Este breve panorama de la situación de la pandemia del coronavirus en Guatemala nos lleva a formular tres comentarios. En primer lugar, desde luego, la crisis ha subrayado, e incluso acentuado, tanto la debilidad de las instituciones como la falta de transparencia y de eficacia de la gestión gubernamental por parte del Estado. El autoritarismo y la arbitrariedad de algunas medidas de ninguna manera lograron frenar sostenidamente la epidemia, al contrario de lo que se ha podido leer en ocasiones, sobre todo en relación con China, acerca de las ventajas de los contextos autoritarios para frenar el contagio. En segundo lugar, conviene recordar el dinamismo de muchos grupos de la “sociedad civil”: asociaciones profesionales como los sindicatos y comités de los grupos de trabajadores de la salud; comunidades organizadas que critican la gestión y las medidas establecidas por el Estado y a la vez exigen su ayuda, pero que también se organizan para remediar esas carencias; o bien iniciativas de solidaridad ciudadana de emergencia.

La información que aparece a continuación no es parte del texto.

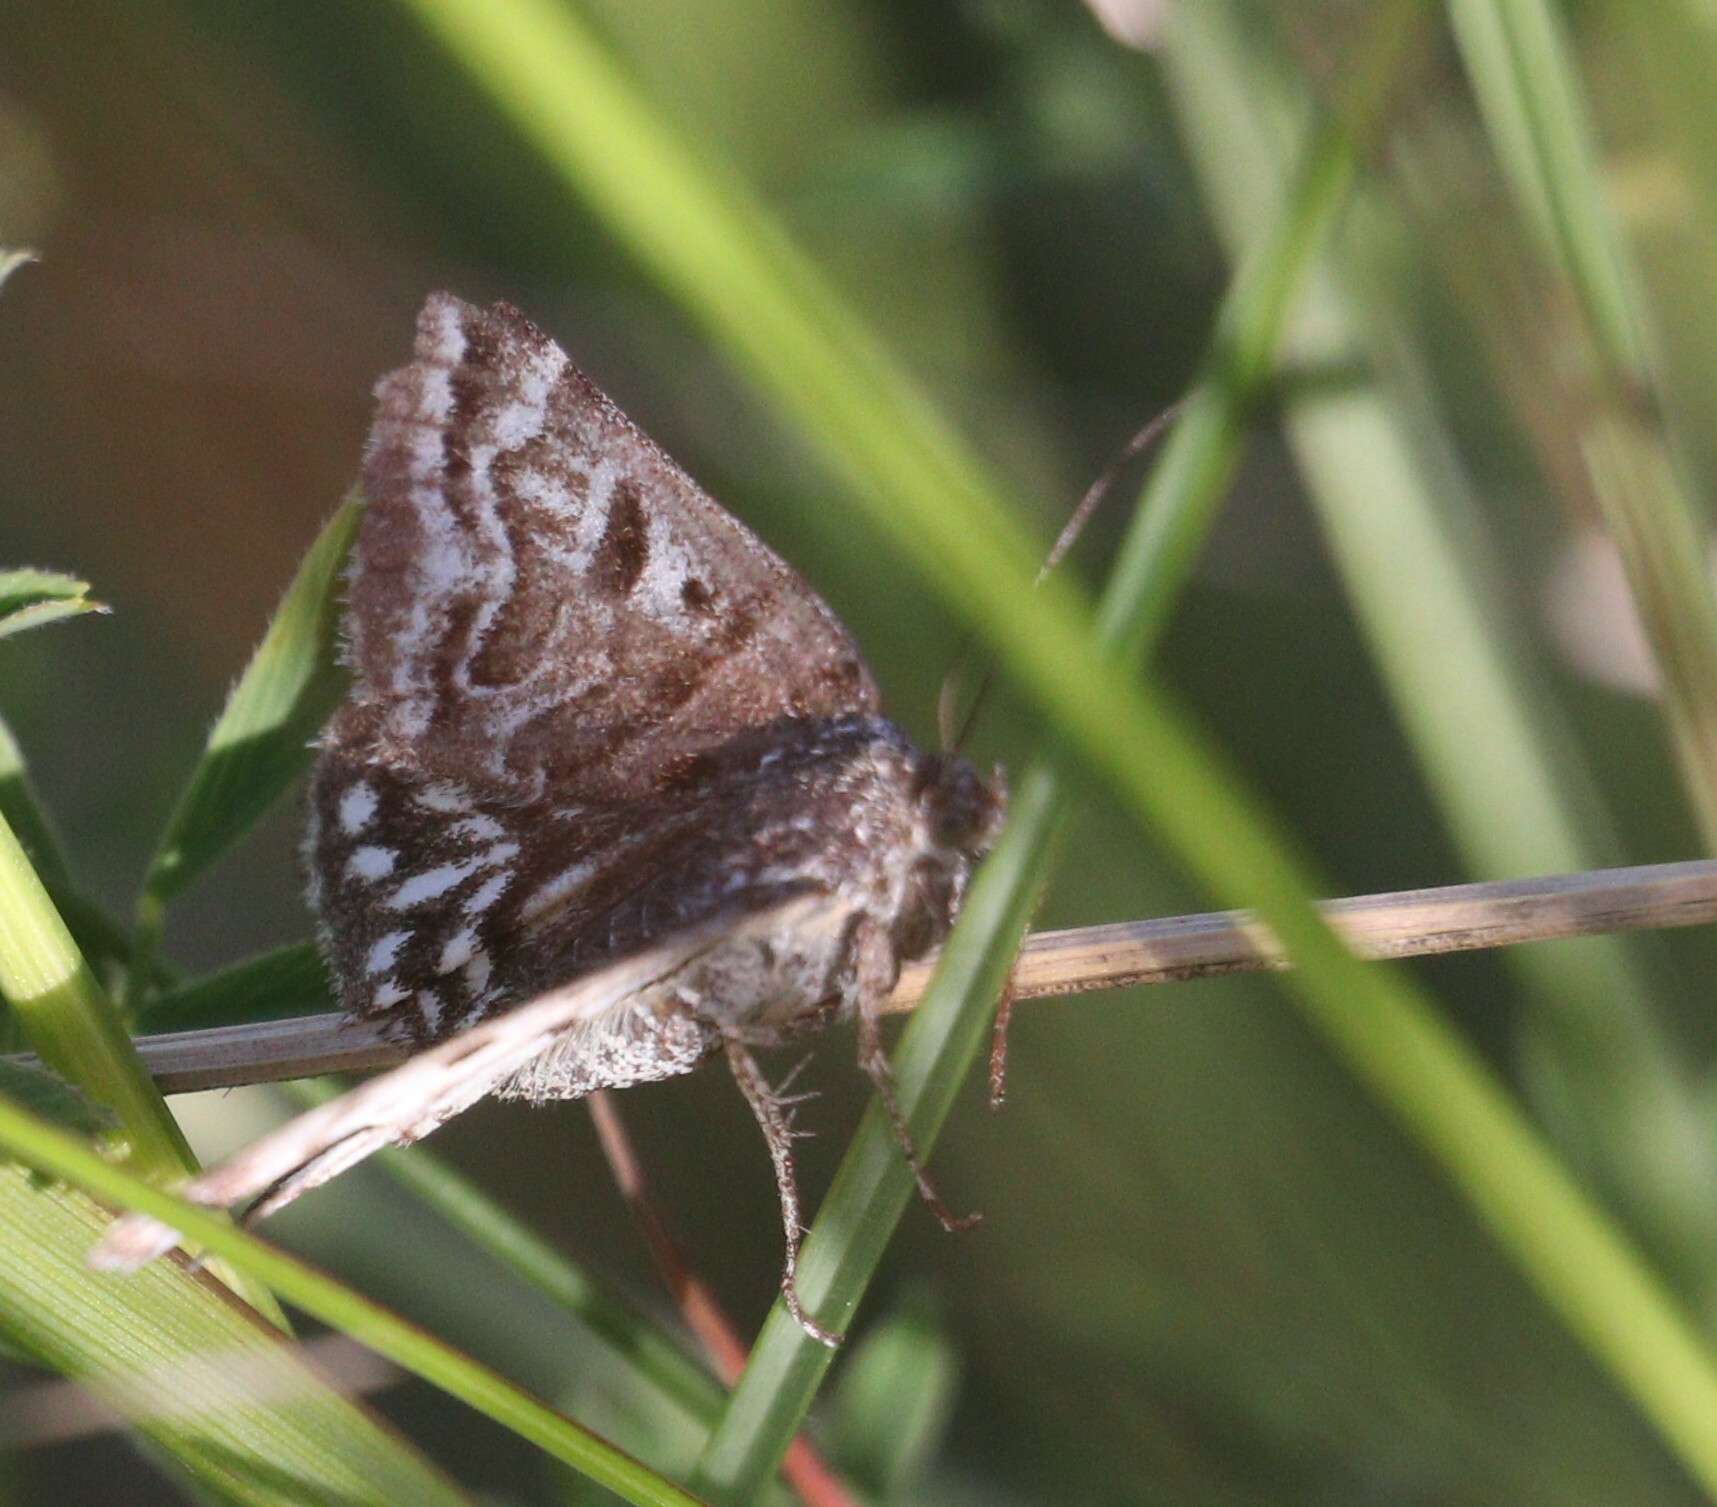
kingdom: Animalia
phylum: Arthropoda
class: Insecta
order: Lepidoptera
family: Erebidae
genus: Callistege
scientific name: Callistege mi
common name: Mother shipton
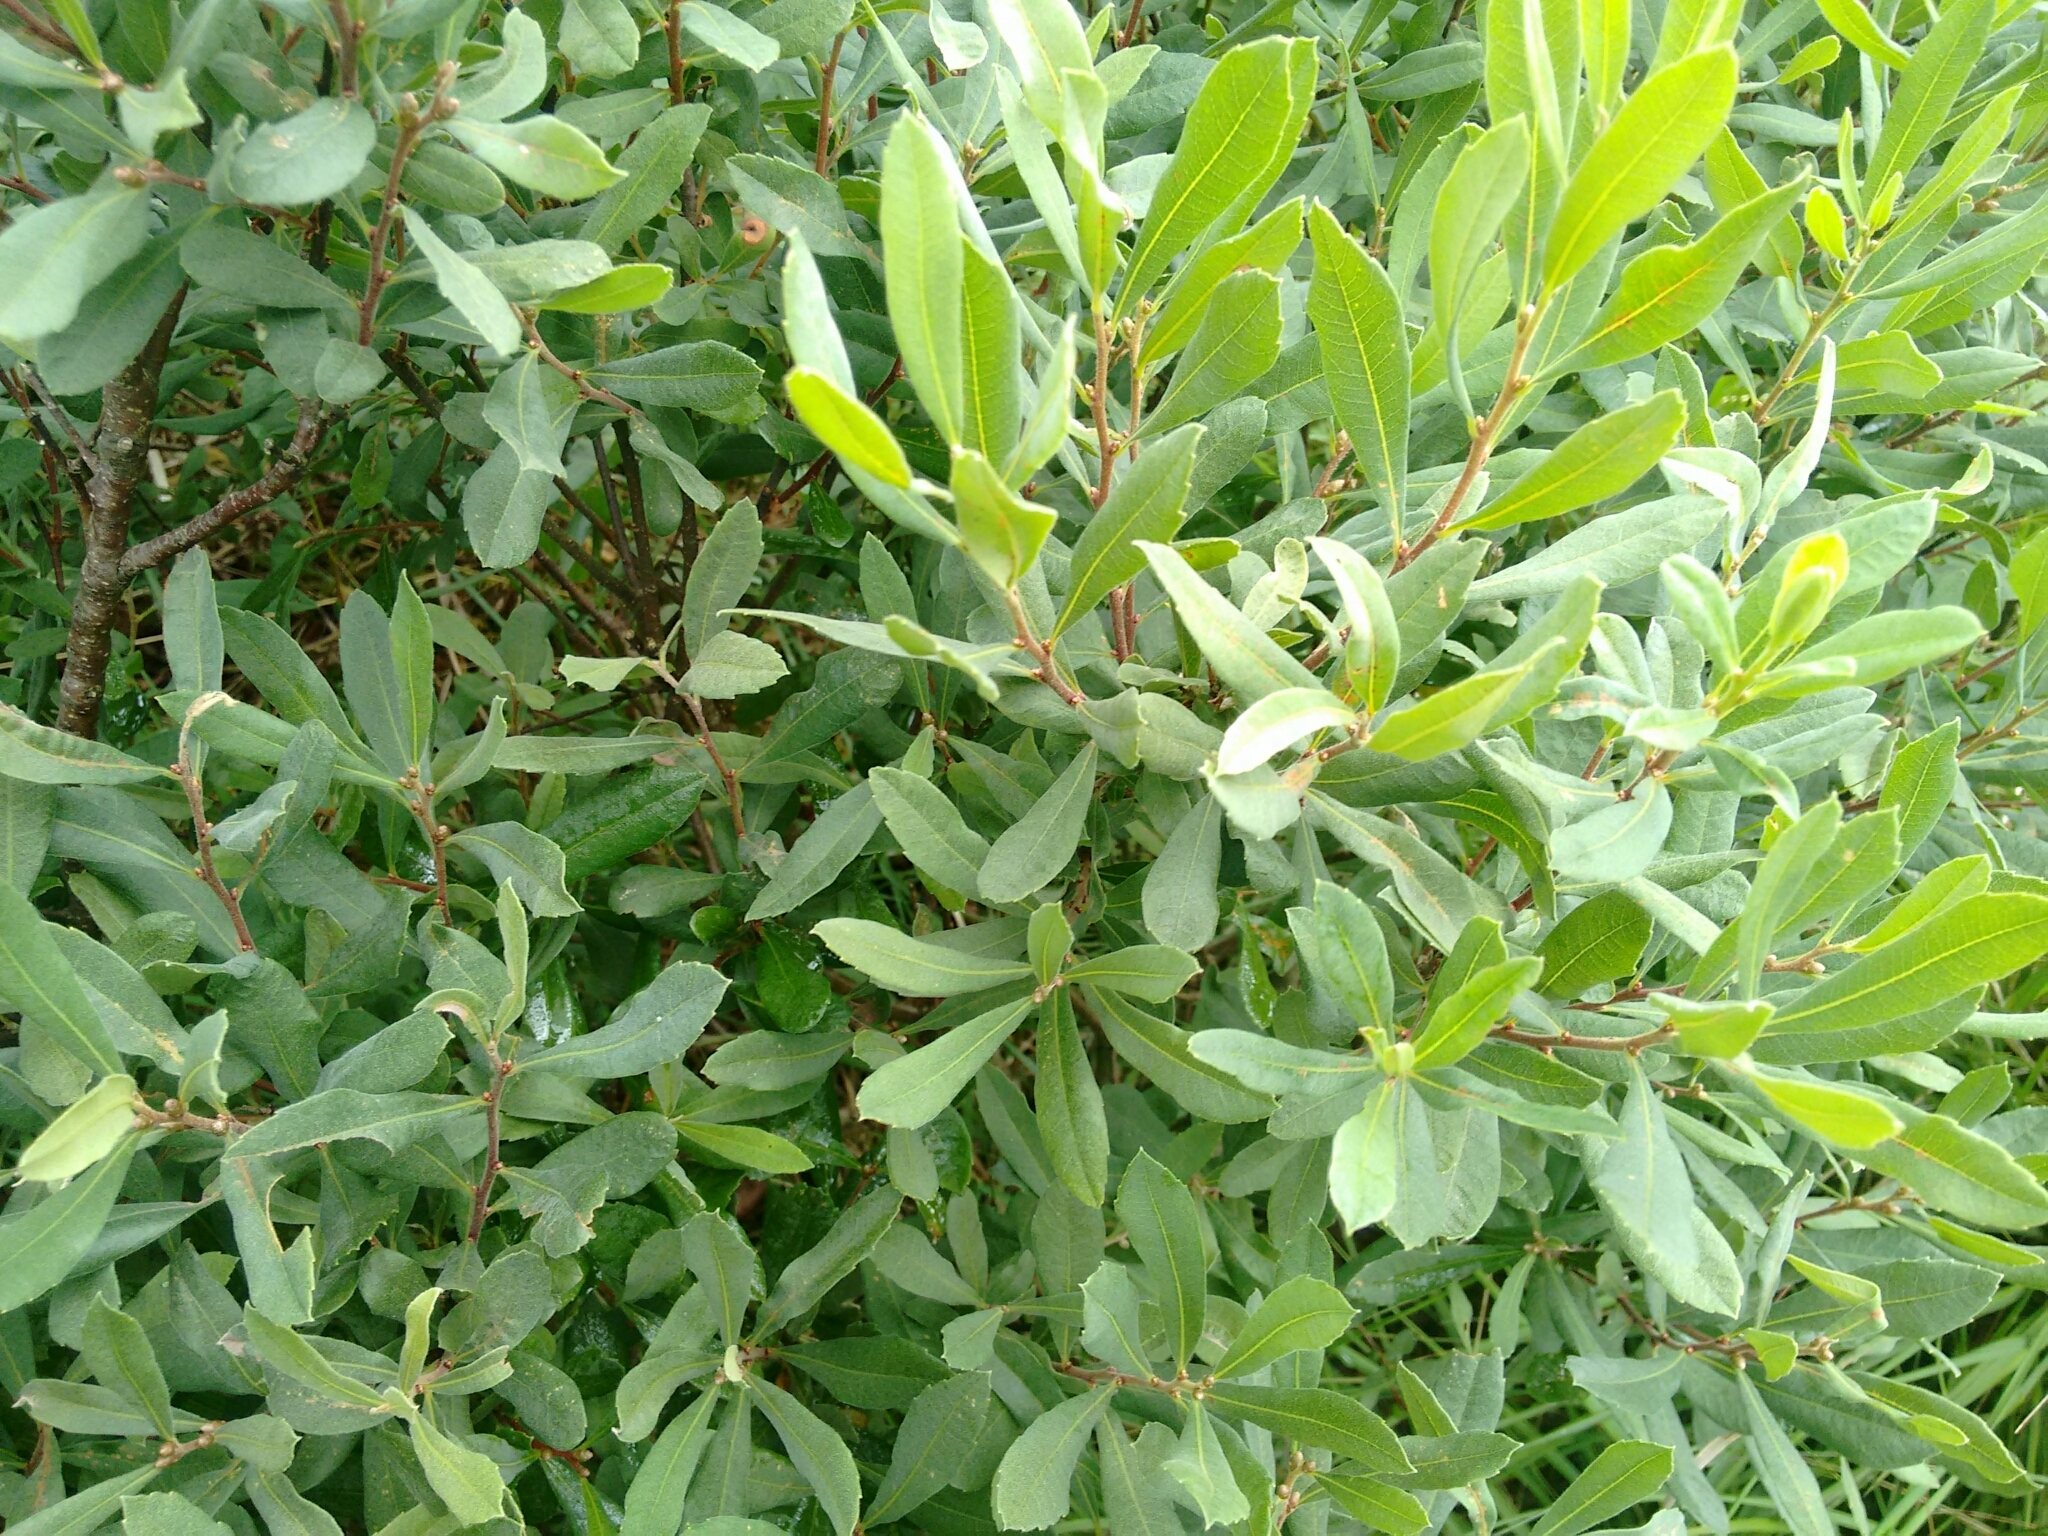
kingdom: Plantae
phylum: Tracheophyta
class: Magnoliopsida
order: Fagales
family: Myricaceae
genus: Myrica
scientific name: Myrica gale
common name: Sweet gale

Por último, aun cuando exponen las fallas del Estado, estas actitudes convergen en que reivindican los derechos –a la salud, la información, un nivel de vida digno, la participación, un trato equitativo de todos los ciudadanos, entre otros– ya sean políticos, económicos o sociales. ¿No se podría entonces ver ahí el indicio de una difusión cada vez más amplia de la idea del “derecho a tener derechos”? Lo cierto es que, si bien estos actores están en condiciones de ejercer sus derechos, el estado guatemalteco y sus dirigentes no logran garantizarlos, de seguro debido a cierta debilidad estructural pero también por una falta crucial de voluntad política.